> _WORK TO BE COMPLETED_:
Restating the records exactly is the whole task.

Top of STUDY MATERIAL

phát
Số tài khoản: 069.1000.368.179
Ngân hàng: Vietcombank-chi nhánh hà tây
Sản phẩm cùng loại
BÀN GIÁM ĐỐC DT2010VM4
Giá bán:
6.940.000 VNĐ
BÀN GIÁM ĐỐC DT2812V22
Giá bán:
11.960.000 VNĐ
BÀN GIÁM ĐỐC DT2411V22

Bottom of STUDY MATERIAL

> _SOLVED PROBLEM_:
phát
Số tài khoản: 069.1000.368.179
Ngân hàng: Vietcombank-chi nhánh hà tây
Sản phẩm cùng loại
BÀN GIÁM ĐỐC DT2010VM4
Giá bán:
6.940.000 VNĐ
BÀN GIÁM ĐỐC DT2812V22
Giá bán:
11.960.000 VNĐ
BÀN GIÁM ĐỐC DT2411V22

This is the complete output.